Development Roadmap 🔩

This grant request consists of a single milestone with the aim of expanding the base tool together with the UI to cater for high priority Substrate metrics.

Overview

  • Total Estimated Duration: 71 days
  • Full-Time Equivalent (FTE): 3
  • Total Costs: $49,984 (USD)

Table 3

NumberDeliverableSpecification
0a.LicenseApache 2.0
0b.DocumentationUpdate of design and setup documentation present on our repository
0c.Testing GuideBackend functions will be covered by unit tests. Frontend components will go through unit and end-to-end testing. When deliverables 1 - 7 are implemented and tested, a release candidate will be provided to our staking team for UAT
0d.DockerOur system will run on Docker.
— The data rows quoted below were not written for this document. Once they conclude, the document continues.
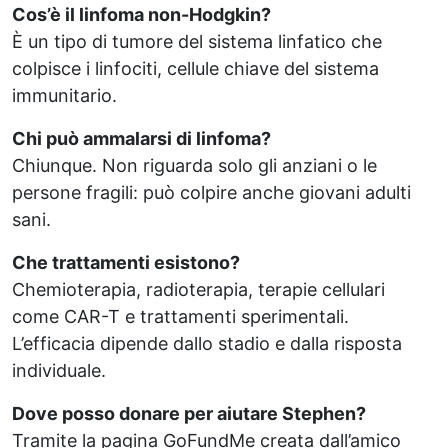
Cos’è il linfoma non-Hodgkin?
È un tipo di tumore del sistema linfatico che
colpisce i linfociti, cellule chiave del sistema
immunitario.
Chi può ammalarsi di linfoma?
Chiunque. Non riguarda solo gli anziani o le
persone fragili: può colpire anche giovani adulti
sani.
Che trattamenti esistono?
Chemioterapia, radioterapia, terapie cellulari
come CAR-T e trattamenti sperimentali.
L’efficacia dipende dallo stadio e dalla risposta
individuale.
Dove posso donare per aiutare Stephen?
Tramite la pagina GoFundMe creata dall’amico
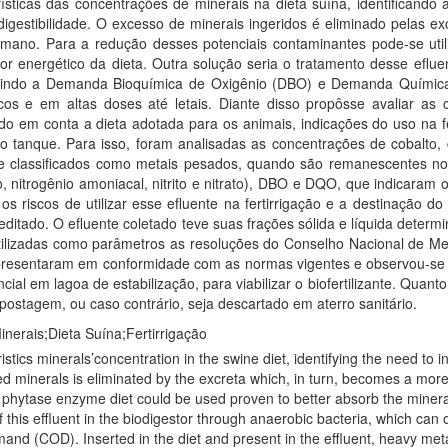
rísticas das concentrações de minerais na dieta suína, identificand
igestibilidade. O excesso de minerais ingeridos é eliminado pelas e
é capaz de absorver melhor os
r energético da dieta. Outra solução seria o tratamento desse eflue
uzindo a Demanda Bioquímica de Oxigênio (DBO) e Demanda Química d
s e em altas doses até letais. Diante disso propôsse avaliar as c
do em conta a dieta adotada para os animais, indicações do uso na fe
 tanque. Para isso, foram analisadas as concentrações de cobalto, c
 e classificados como metais pesados, quando são remanescentes no
o, nitrogênio amoniacal, nitrito e nitrato), DBO e DQO, que indicaram 
 os riscos de utilizar esse efluente na fertirrigação e a destinação
reditado. O efluente coletado teve suas frações sólida e líquida deter
resentaram em conformidade com as normas vigentes e observou-se q
ial em lagoa de estabilização, para viabilizar o biofertilizante. Qua
postagem, ou caso contrário, seja descartado em aterro sanitário.
inerais;Dieta Suína;Fertirrigação
stics minerals’concentration in the swine diet, identifying the need to in
sted minerals is eliminated by the excreta which, in turn, becomes a mor
 phytase enzyme diet could be used proven to better absorb the mineral
f this effluent in the biodigestor through anaerobic bacteria, which c
(COD). Inserted in the diet and present in the effluent, heavy metals 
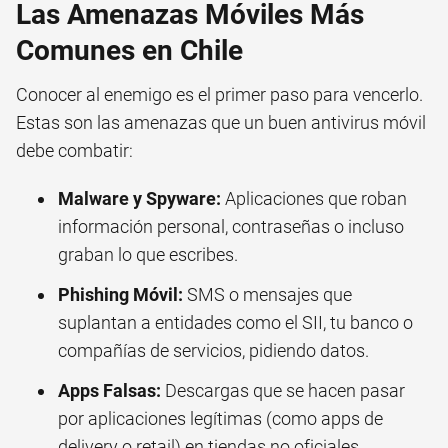
Las Amenazas Móviles Más
Comunes en Chile
Conocer al enemigo es el primer paso para vencerlo.
Estas son las amenazas que un buen antivirus móvil
debe combatir:
Malware y Spyware:
Aplicaciones que roban
información personal, contraseñas o incluso
graban lo que escribes.
Phishing Móvil:
SMS o mensajes que
suplantan a entidades como el SII, tu banco o
compañías de servicios, pidiendo datos.
Apps Falsas:
Descargas que se hacen pasar
por aplicaciones legítimas (como apps de
delivery o retail) en tiendas no oficiales.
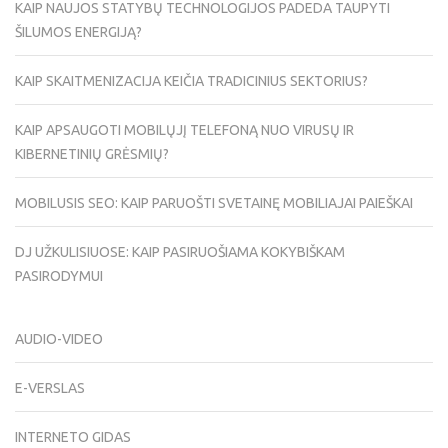
KAIP NAUJOS STATYBŲ TECHNOLOGIJOS PADEDA TAUPYTI
ŠILUMOS ENERGIJĄ?
KAIP SKAITMENIZACIJA KEIČIA TRADICINIUS SEKTORIUS?
KAIP APSAUGOTI MOBILŲJĮ TELEFONĄ NUO VIRUSŲ IR
KIBERNETINIŲ GRĖSMIŲ?
MOBILUSIS SEO: KAIP PARUOŠTI SVETAINĘ MOBILIAJAI PAIEŠKAI
DJ UŽKULISIUOSE: KAIP PASIRUOŠIAMA KOKYBIŠKAM
PASIRODYMUI
AUDIO-VIDEO
E-VERSLAS
INTERNETO GIDAS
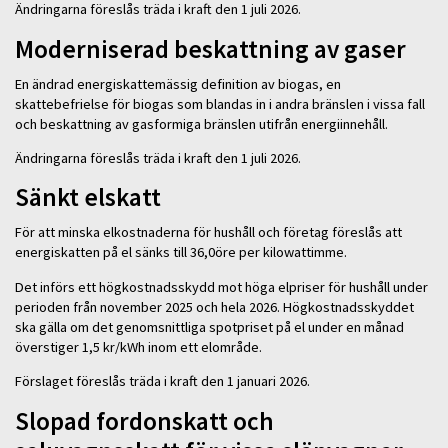
Ändringarna föreslås träda i kraft den 1 juli 2026.
Moderniserad beskattning av gaser
En ändrad energiskattemässig definition av biogas, en
skattebefrielse för biogas som blandas in i andra bränslen i vissa fall
och beskattning av gasformiga bränslen utifrån energiinnehåll.
Ändringarna föreslås träda i kraft den 1 juli 2026.
Sänkt elskatt
För att minska elkostnaderna för hushåll och företag föreslås att
energiskatten på el sänks till 36,0öre per kilowattimme.
Det införs ett högkostnadsskydd mot höga elpriser för hushåll under
perioden från november 2025 och hela 2026. Högkostnadsskyddet
ska gälla om det genomsnittliga spotpriset på el under en månad
överstiger 1,5 kr/kWh inom ett elområde.
Förslaget föreslås träda i kraft den 1 januari 2026.
Slopad fordonskatt och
We will make available Dockerfiles to make the running and testing of the product possible
0e.ArticleDelivery of a Medium article on the need fulfilled by PANIC, together with a high-level description of the product and what’s coming next
1.ResearchResearch about the metrics and data sources
2.MonitorsDevelop Substrate monitors
3.Data TransformersDevelop Substrate data transformers
4.Data StoreDevelop Substrate data store
5.AlerterDevelop Substrate alerter
6.UIUpdate high-level dashboards with new metric information
7.UATUser acceptance testing carried out by Simply VC’s staking team

Future Plans

We see PANIC as being the go-to tool for node operators active on Substrate, Cosmos, and Chainlink networks. For this to be achieved we will continue to introduce more metrics for monitoring and alerting from various data sources. Considerable time and effort will be invested in the UI to introduce new functionality such as MFA and low-level dashboards for additional visual representations on node, governance, and consensus data.

Additional Information ➕

How did you hear about the Grants Program? Element

Work already done

In its current state, PANIC provides node operators with:

  1. A base tool that monitors host systems that the Substrate/Cosmos-SDK/Chainlink nodes are running on.
  2. Monitoring and alerting on:
    • Chainlink nodes
    • Chainlink contracts
    • EVM nodes
    • GitHub repositories
    • DockerHub repositories
  3. Channels designed to notify node operators of the status of monitored metrics and any issues that might require immediate attention :
    • Telegram
    • Slack
    • Email
    • Twilio
    • PagerDuty
    • Opsgenie
    • Console
    • Log files
  4. Basic control over the alerter (such as mute alerts and check status) via Telegram bots and Slack apps.
  5. A quick installation through an intuitive UI setup and configuration process.
  6. Out-of-the-box alert thresholds for metrics monitored and associated severity levels of alerts (Info, Warning, Major, and Critical), customisable by node operators.
  7. A UI which consists of a high-level dashboard from which node operators can review all alerts together with a low-level dashboard which allows node operators to review the performance of their host infrastructure.

May 2022 will see an additional release which will allow node operators to get alerted on high priority metrics for Cosmos based chains.